自転車が道路を走るしくみ

 自転車に乗って加速する場合、人と自転車の系の並進運動に仕事をするのは、ペダルを踏む人の筋力だろうか。それとも、道路との摩擦によって、自転車のタイヤが道路から受ける水平抗力だろうか。

自転車が受ける水平抗力

 図のように、系に働く外力は、後輪のタイヤに前向きに働く抗力Fと、前輪のタイヤに後ろ向きに働く抗力fのみである。

 筋力も当然仕事をするが、その仕事の対象は、前輪の回転運動ではなく、人と自転車からなる系の並進運動でもなく、筋力は後輪の回転運動に対して仕事をする。
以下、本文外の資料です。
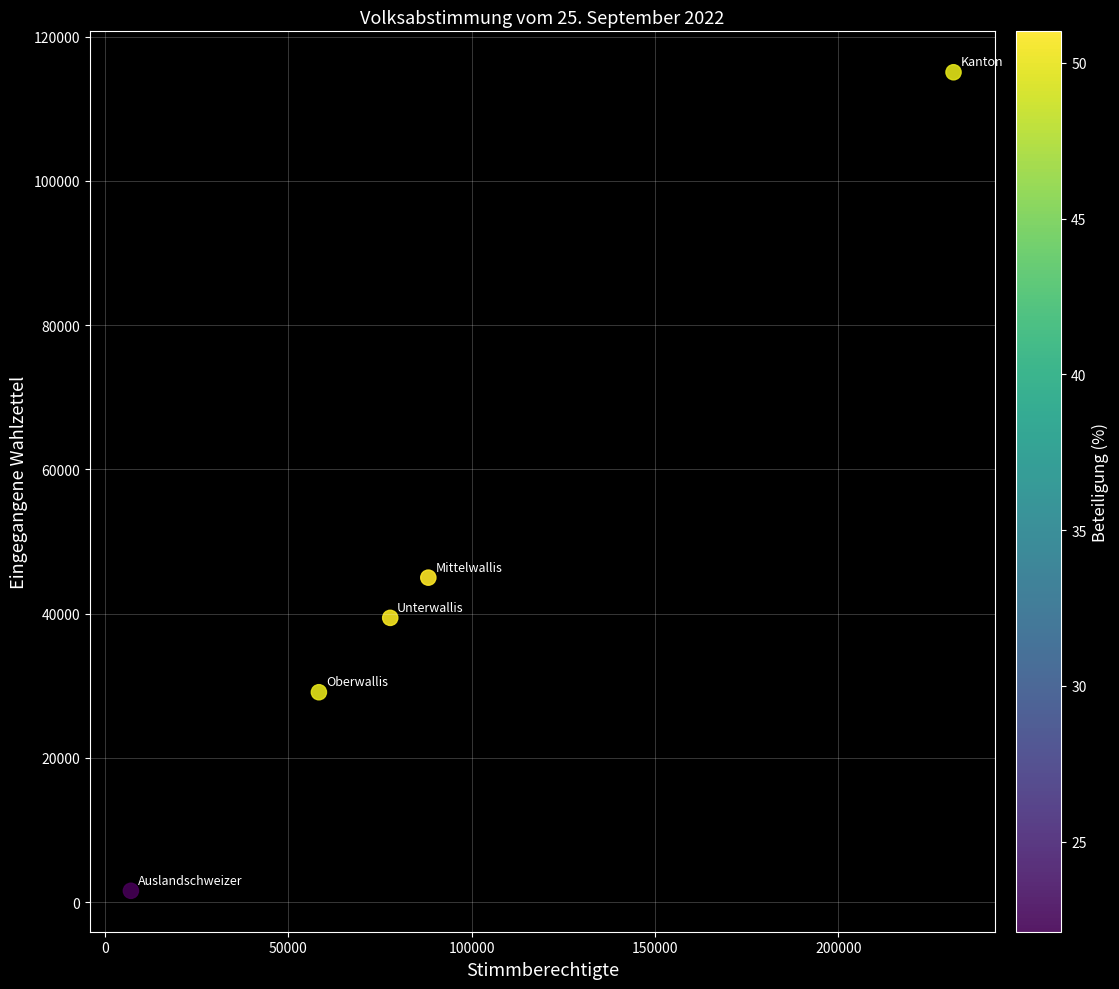

What is the range of Y values (max minus min)?

113505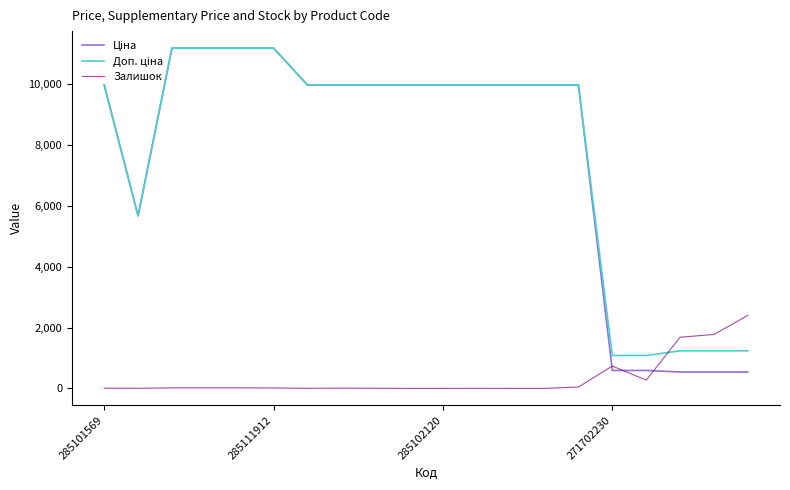

What is the highest value of the Залишок series?

2400.0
乗り手がペダルを踏んで、後輪の回転運動に力のモーメントを与えて仕事をすれば、道路からの抗力の有無に関わらず、後輪の回転エネルギーが増す。

 このとき抗力がなければ、後輪が回転するだけで、回転のエネルギーが並進運動に伝わることはないが、道路と後輪のタイヤの間に摩擦があれば、水平抗力F が後輪のタイヤに働き、Fは、後輪に逆回りの力のモーメントとして作用し、後輪の回転運動に負の仕事をすると同時に、系の並進運動に正の仕事をする。
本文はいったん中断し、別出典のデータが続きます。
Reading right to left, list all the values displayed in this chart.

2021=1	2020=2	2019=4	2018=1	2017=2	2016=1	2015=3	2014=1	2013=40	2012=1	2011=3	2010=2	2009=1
 並進運動が生じれば、今度は前輪のタイヤに抗力fが働き、fは前輪の回転運動に右回りの力のモーメントとして仕事をするとともに、並進運動に負の仕事をする。

 以上から、自転車が微小距離dxだけ進む間に、筋力が後輪の回転運動にした仕事のうち、抗力は、並進運動に、(Ff )dxの仕事をすることになる。道路から受ける抗力が並進運動に仕事をしているが、エネルギー源は道路ではない。
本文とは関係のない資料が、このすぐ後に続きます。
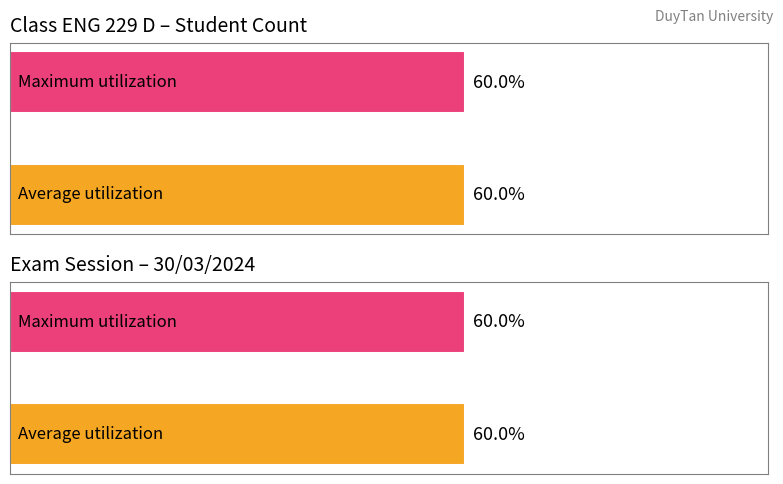

List the series in order of their peak value, lowest first.

Average utilization, Maximum utilization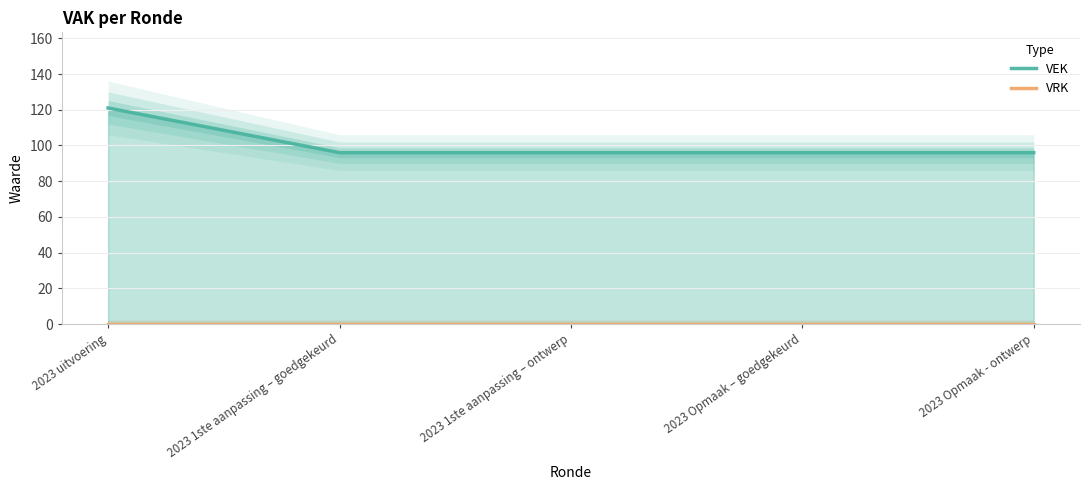

Reading left to right, extract all data points from this chart.

VEK: 121	96	96	96	96
VRK: 0	0	0	0	0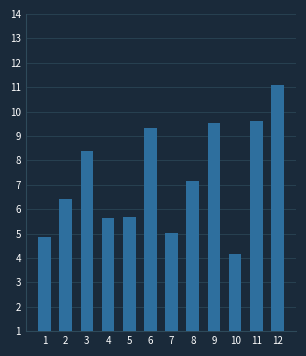

What is the difference between the values at 2 and 4?

0.8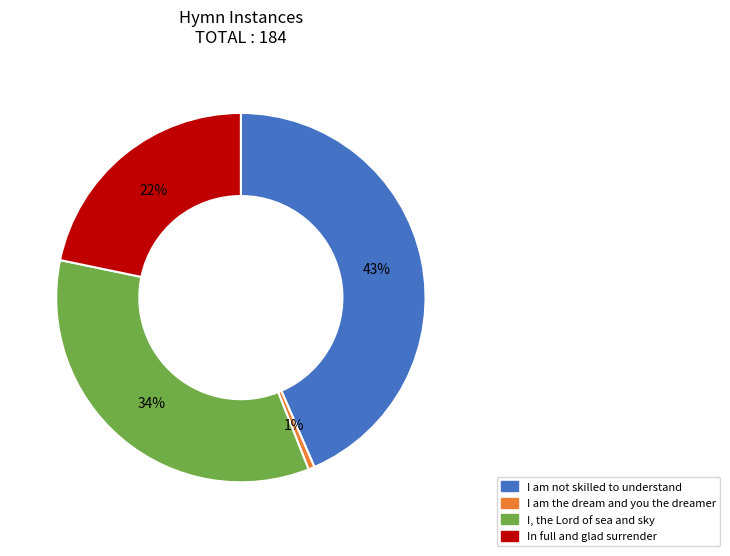

Combined, do I am the dream and you the dreamer and In full and glad surrender account for over 50%?

No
 エネルギー源は人であり、人はその筋力によって後輪の回転運動に仕事をする。その結果、エネルギーを得た後輪がエネルギー源となって後輪が道路に加えた反作用の力F が並進運動に作用し、Fが並進運動に仕事をする。そして、今度はエネルギーを得た並進運動がエネルギー源となって、前輪の回転運動にfが作用し、そのfが前輪の回転運動に仕事をする。

 もともとのエネルギー源は人であるから、自転車の細部の運動に至るまで、そのエネルギーは人の筋力が生み出した力学的エネルギーであることは明白だが、仕事をしたのもすべて筋力だとしては、エネルギーが配分されるしくみが説明できない。

 抗力は作用点が動かないので仕事をしないという固定観念から抜け出せないドンブリ勘定的思考からは、エネルギー伝達についての新しい知見は生まれない。抗力が仕事をすると考えてもエネルギー保存則に反しない。また高校物理教科書に記述されている仕事の定義にも反しない。